§ THE EXERCISE
Copy every line of the data below word for word, leaving out the pictures.
*** SOURCE MATERIAL
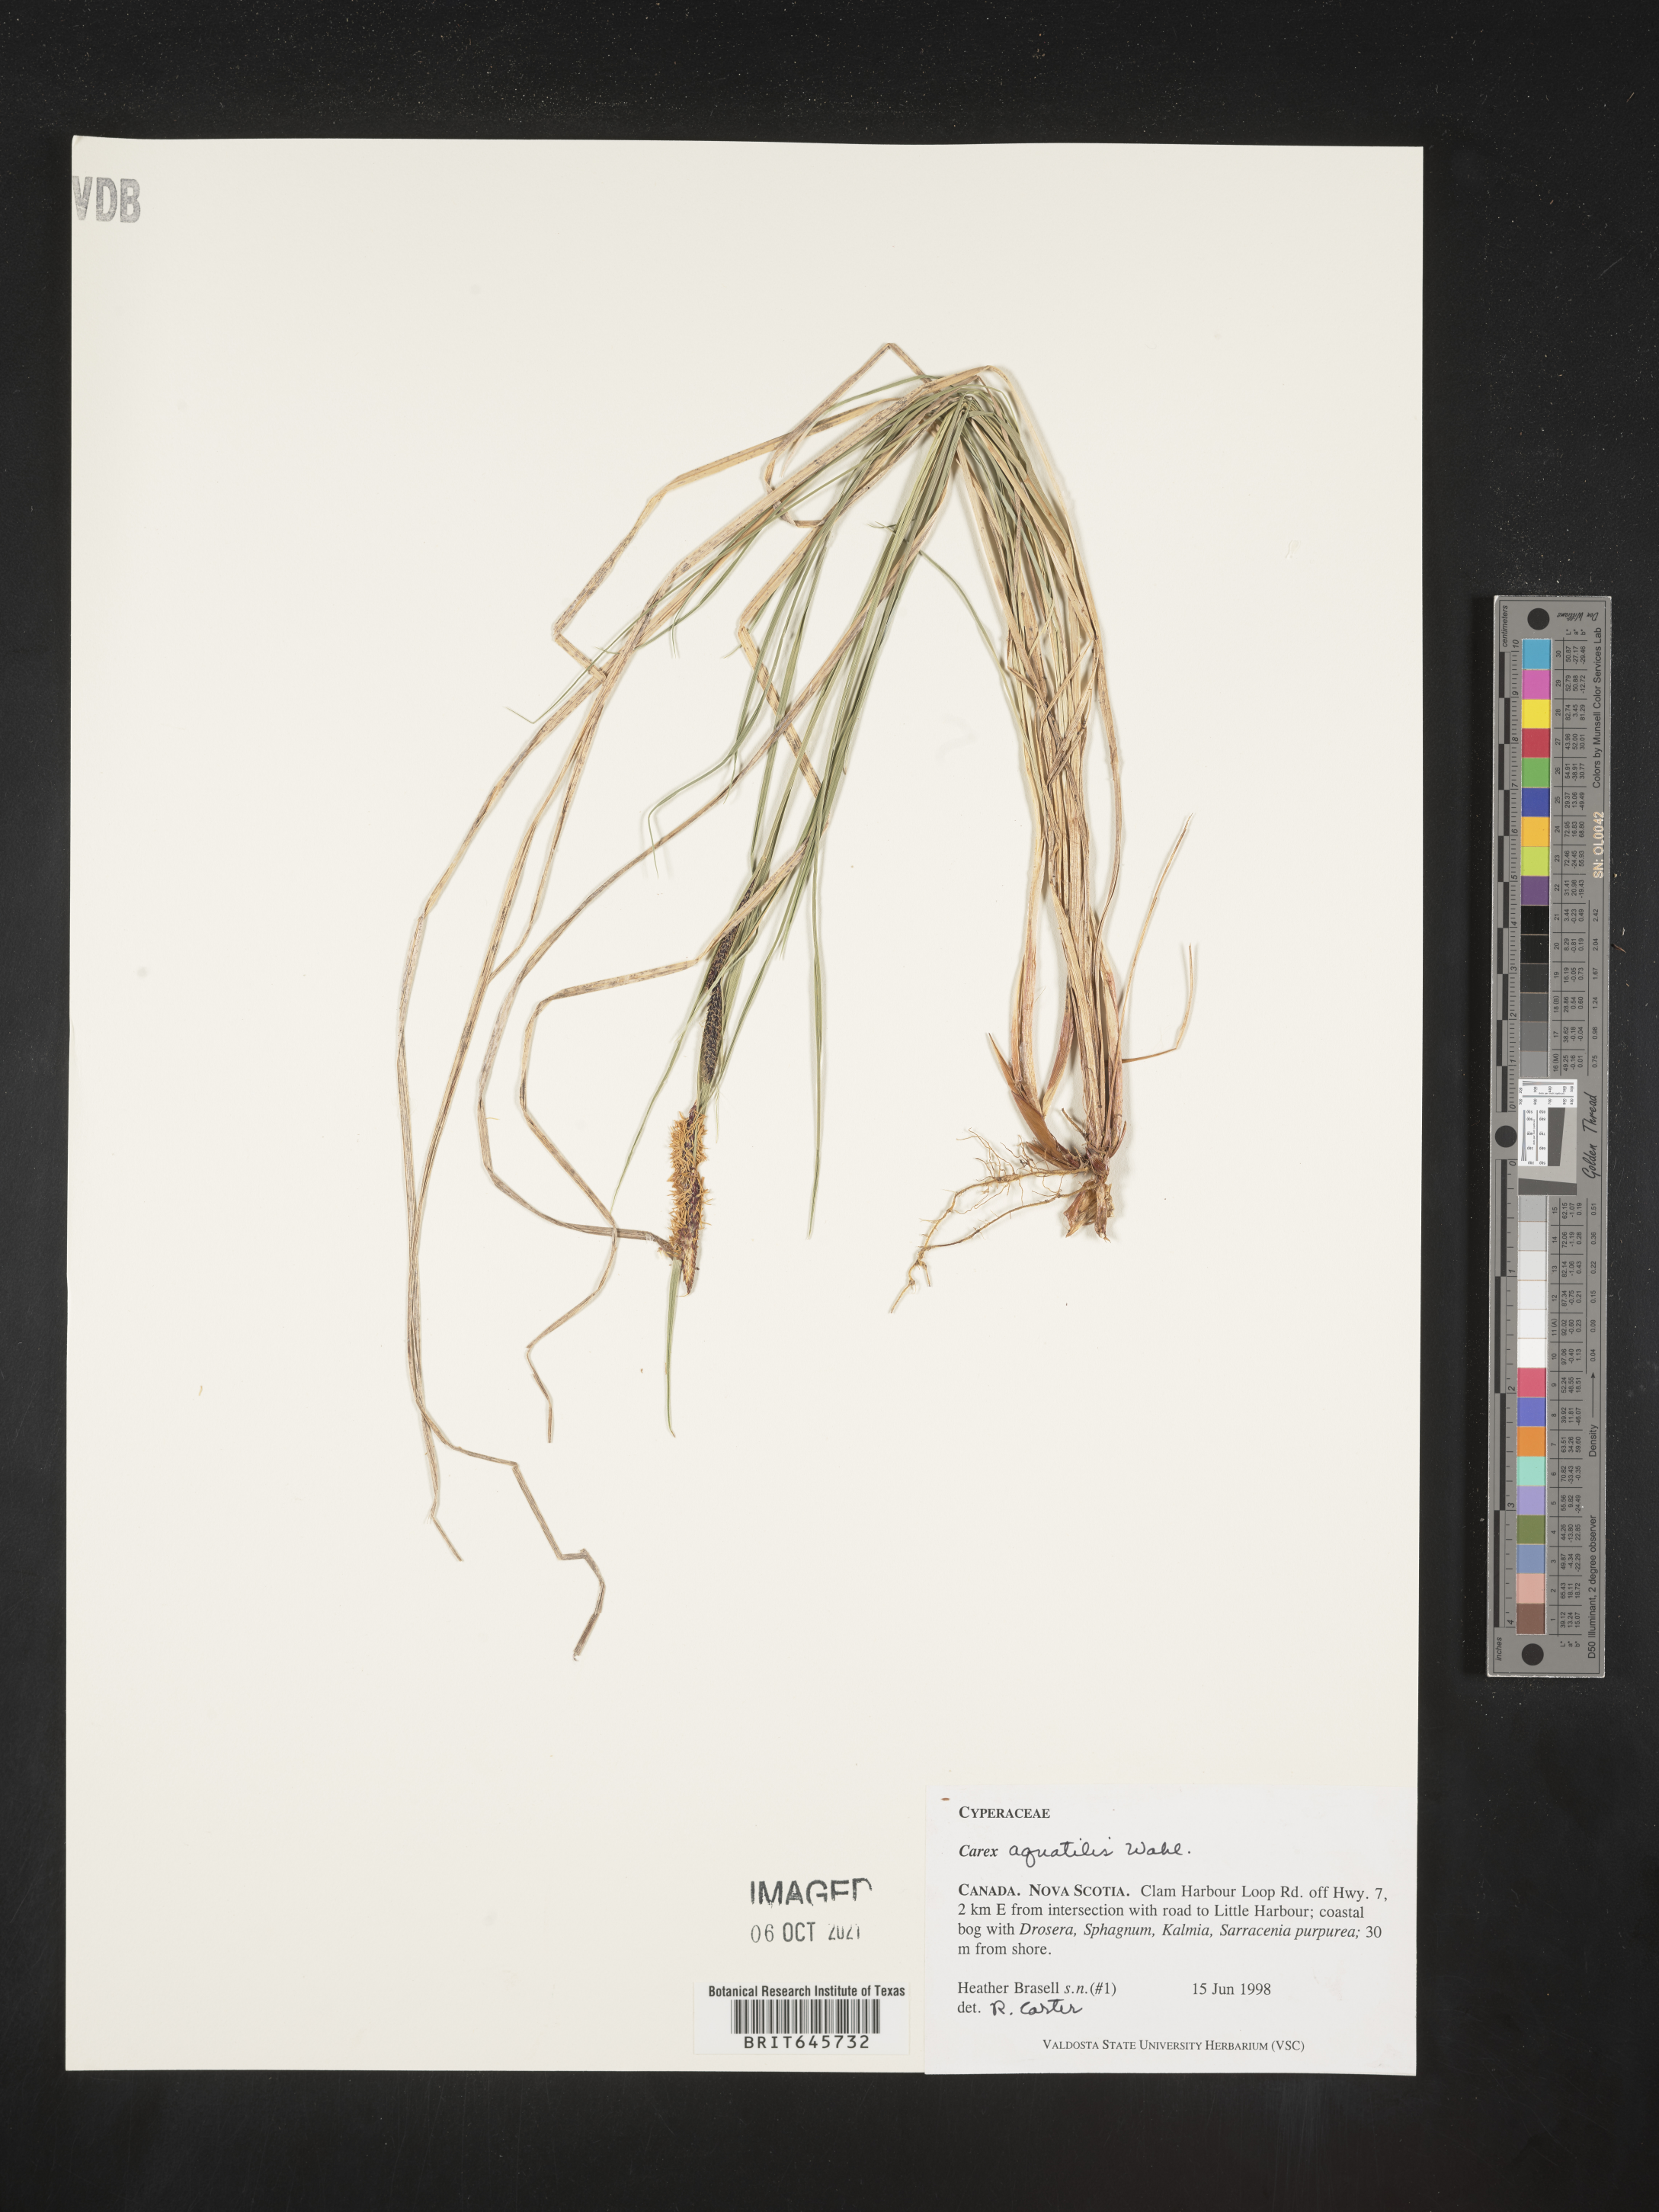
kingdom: Plantae
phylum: Tracheophyta
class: Liliopsida
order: Poales
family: Cyperaceae
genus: Carex
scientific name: Carex aquatilis
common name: Water sedge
******
§ RESPONSE
kingdom: Plantae
phylum: Tracheophyta
class: Liliopsida
order: Poales
family: Cyperaceae
genus: Carex
scientific name: Carex aquatilis
common name: Water sedge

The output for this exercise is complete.